Kaiser S A, Soliakov L, Harvey S C, Luetje C W, Wonnacott S
Department of Biology and Biochemistry, University of Bath, England, UK.
J Neurochem. 1998 Mar;70(3):1069-76. doi: 10.1046/j.1471-4159.1998.70031069.x.
The presynaptic nicotinic modulation of dopamine release from striatal nerve terminals is well established, but the subtype(s) of neuronal nicotinic acetylcholine receptor (nAChR) underlying this response has not been identified. Recently, alpha-conotoxin-MII has been reported to inhibit potently and selectively the rat alpha3beta2 combination of nAChR subunits. Here we have synthesised the peptide, confirmed its specificity, and examined its effect on the (+/-)-anatoxin-a-evoked release of [3H]dopamine from rat striatal synaptosomes and slices. Alpha-conotoxin-MII (112 nM) completely blocked acetylcholine-evoked currents of alpha3beta2 nAChRs expressed in Xenopus oocytes (IC50 = 8.0 +/- 1.1 nM). Pairwise combinations of other nicotinic subunits were not blocked by 112 nM alpha-conotoxin-MII. On perfused striatal synaptosomes and slices, alpha-conotoxin-MII dose-dependently inhibited [3H]dopamine release evoked by 1 microM (+/-)-anatoxin-a with IC50 values of 24.3 +/- 2.9 and 17.3 +/- 0.1 nM, respectively. The dose-response curve was shifted to the right with increasing agonist concentrations. However, the maximal inhibition of responses achieved by alpha-conotoxin-MII (112 nM) was 44.9 +/- 5.4% for synaptosomes and 25.0 +/- 4.1% for slices, compared with an inhibition by 10 microM mecamylamine of 77.9 +/- 3.7 and 88.0 +/- 2.1%, respectively. These results suggest the presence of presynaptic alpha3beta2-like nAChRs on striatal dopaminergic terminals, but the incomplete block of (+/-)-anatoxin-a-evoked [3H]dopamine release by alpha-conotoxin-MII also supports the participation of nAChRs composed of other subunits. The lower inhibition found in slices is consistent with an additional indirect nicotinic stimulation of dopamine release via an alpha-conotoxin-MII-insensitive nAChR.

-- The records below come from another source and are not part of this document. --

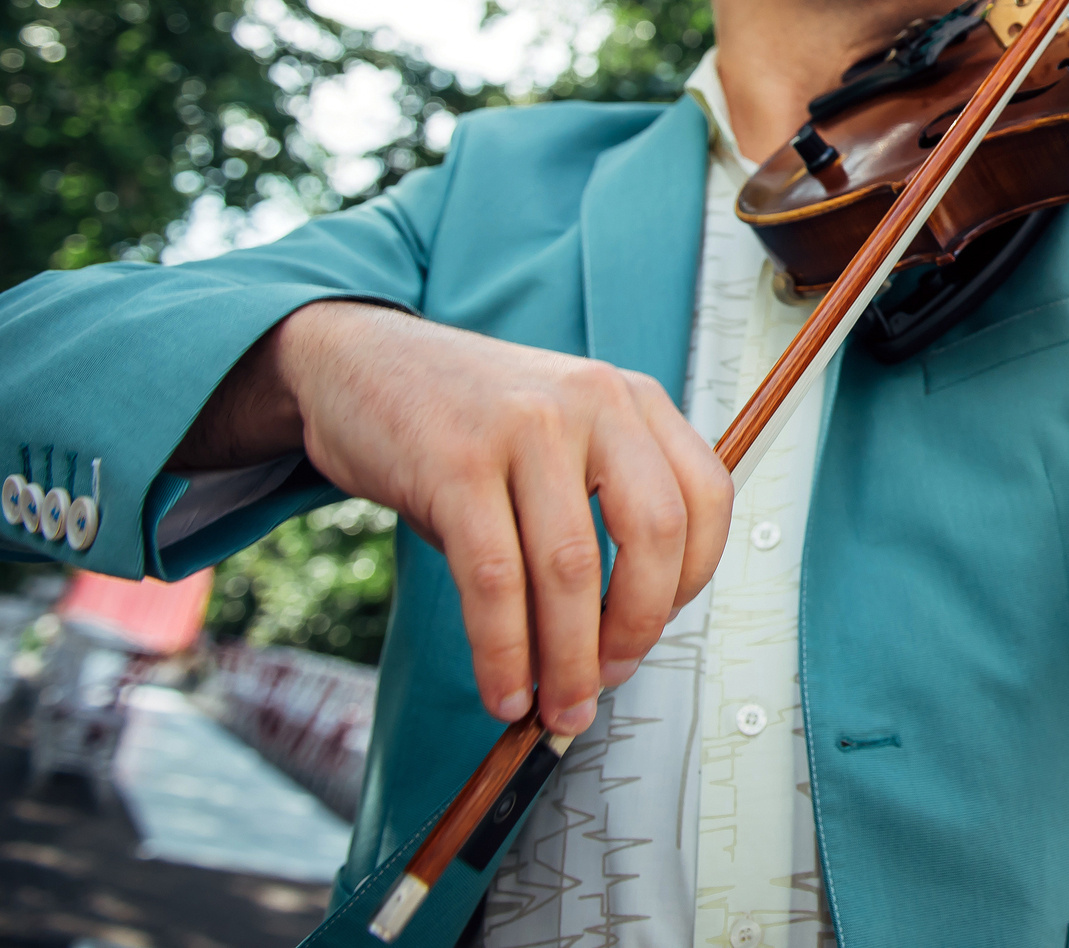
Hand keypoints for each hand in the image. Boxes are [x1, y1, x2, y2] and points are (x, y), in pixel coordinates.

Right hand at [178, 301, 732, 736]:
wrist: (360, 362)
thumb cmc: (468, 422)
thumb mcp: (560, 435)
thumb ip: (601, 508)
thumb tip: (617, 639)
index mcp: (633, 399)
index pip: (707, 497)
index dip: (691, 580)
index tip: (656, 630)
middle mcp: (592, 402)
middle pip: (652, 533)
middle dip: (636, 628)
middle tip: (607, 682)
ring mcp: (525, 426)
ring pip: (570, 568)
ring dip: (568, 659)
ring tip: (557, 707)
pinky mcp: (454, 462)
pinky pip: (494, 579)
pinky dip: (503, 651)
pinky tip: (503, 688)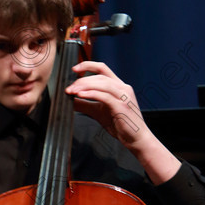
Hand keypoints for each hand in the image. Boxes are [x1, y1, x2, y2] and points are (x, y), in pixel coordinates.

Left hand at [66, 60, 180, 184]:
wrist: (135, 139)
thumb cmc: (120, 124)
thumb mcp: (98, 111)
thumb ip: (85, 104)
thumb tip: (70, 100)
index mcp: (118, 86)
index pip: (103, 69)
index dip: (88, 65)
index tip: (74, 69)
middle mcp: (123, 88)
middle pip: (100, 76)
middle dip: (82, 80)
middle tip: (69, 88)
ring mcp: (124, 96)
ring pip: (103, 83)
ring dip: (85, 86)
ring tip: (72, 91)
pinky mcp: (122, 106)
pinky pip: (105, 96)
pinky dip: (91, 94)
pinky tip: (81, 95)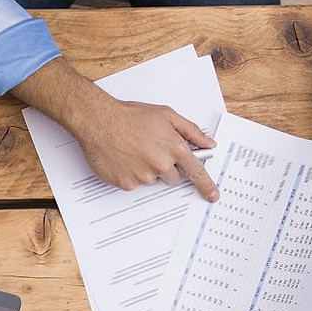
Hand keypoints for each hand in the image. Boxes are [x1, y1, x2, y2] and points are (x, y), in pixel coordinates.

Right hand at [70, 99, 219, 200]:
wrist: (99, 121)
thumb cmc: (130, 115)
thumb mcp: (166, 115)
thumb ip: (190, 131)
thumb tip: (208, 143)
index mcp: (174, 147)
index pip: (197, 171)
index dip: (206, 185)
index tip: (212, 195)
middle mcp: (161, 164)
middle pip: (173, 178)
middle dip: (166, 167)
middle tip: (151, 151)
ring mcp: (143, 176)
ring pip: (151, 180)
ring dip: (145, 169)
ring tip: (132, 150)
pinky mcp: (126, 183)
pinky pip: (133, 184)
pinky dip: (129, 173)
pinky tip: (122, 158)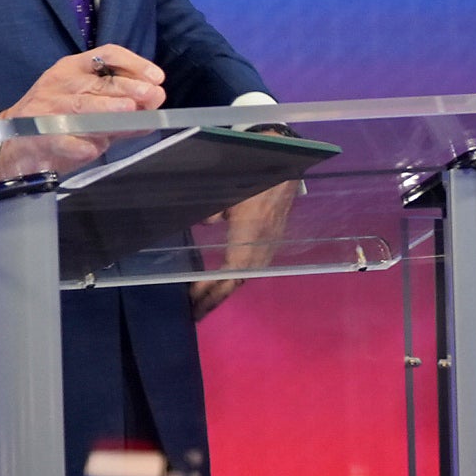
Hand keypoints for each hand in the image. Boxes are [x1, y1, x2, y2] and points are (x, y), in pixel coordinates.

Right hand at [0, 45, 165, 179]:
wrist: (13, 143)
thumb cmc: (58, 120)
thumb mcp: (92, 109)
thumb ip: (124, 108)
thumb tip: (156, 103)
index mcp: (73, 69)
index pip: (106, 55)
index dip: (134, 64)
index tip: (156, 78)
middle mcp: (60, 83)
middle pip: (98, 83)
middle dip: (127, 88)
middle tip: (151, 95)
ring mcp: (47, 109)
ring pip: (80, 107)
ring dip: (106, 110)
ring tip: (128, 112)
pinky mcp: (38, 135)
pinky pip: (61, 138)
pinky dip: (78, 145)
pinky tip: (93, 150)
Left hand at [191, 174, 297, 317]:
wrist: (282, 163)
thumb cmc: (252, 177)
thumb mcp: (227, 192)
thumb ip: (213, 211)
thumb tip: (204, 224)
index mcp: (250, 233)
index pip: (231, 271)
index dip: (212, 287)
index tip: (193, 296)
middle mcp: (262, 244)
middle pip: (238, 280)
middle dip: (216, 298)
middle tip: (195, 313)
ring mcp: (269, 244)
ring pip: (247, 275)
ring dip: (226, 291)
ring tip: (206, 303)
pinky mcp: (272, 240)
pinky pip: (254, 268)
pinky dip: (238, 279)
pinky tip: (226, 284)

纹状体神经末梢多巴胺释放的突触前烟碱调节作用已得到充分证实,但介导该反应的神经元烟碱型乙酰胆碱受体(nAChR)亚型尚未明确。最近,据报道α-芋螺毒素-MII能有效且选择性地抑制大鼠nAChR亚基的α3β2组合。在此,我们合成了该肽段,证实了其特异性,并研究了其对(±)-anatoxin-a诱发的大鼠纹状体突触体和脑片中[3H]多巴胺释放的影响。α-芋螺毒素-MII(112 nM)完全阻断了非洲爪蟾卵母细胞中表达的α3β2 nAChRs的乙酰胆碱诱发电流(IC50 = 8.0 ± 1.1 nM)。112 nM的α-芋螺毒素-MII不会阻断其他烟碱亚基的两两组合。在灌注的纹状体突触体和脑片上,α-芋螺毒素-MII剂量依赖性地抑制1 μM(±)-anatoxin-a诱发的[3H]多巴胺释放,IC50值分别为24.3 ± 2.9 nM和17.3 ± 0.1 nM。随着激动剂浓度增加,剂量反应曲线向右移动。然而,与10 μM美加明分别抑制77.9 ± 3.7%和88.0 ± 2.1%相比,α-芋螺毒素-MII(112 nM)对突触体反应的最大抑制率为44.9 ± 5.4%,对脑片的最大抑制率为25.0 ± 4.1%。这些结果表明纹状体多巴胺能终末存在突触前α3β2样nAChRs,但α-芋螺毒素-MII对(±)-anatoxin-a诱发的[3H]多巴胺释放的不完全阻断也支持由其他亚基组成的nAChRs的参与。在脑片中发现的较低抑制率与通过α-芋螺毒素-MII不敏感的nAChR对多巴胺释放的额外间接烟碱刺激一致。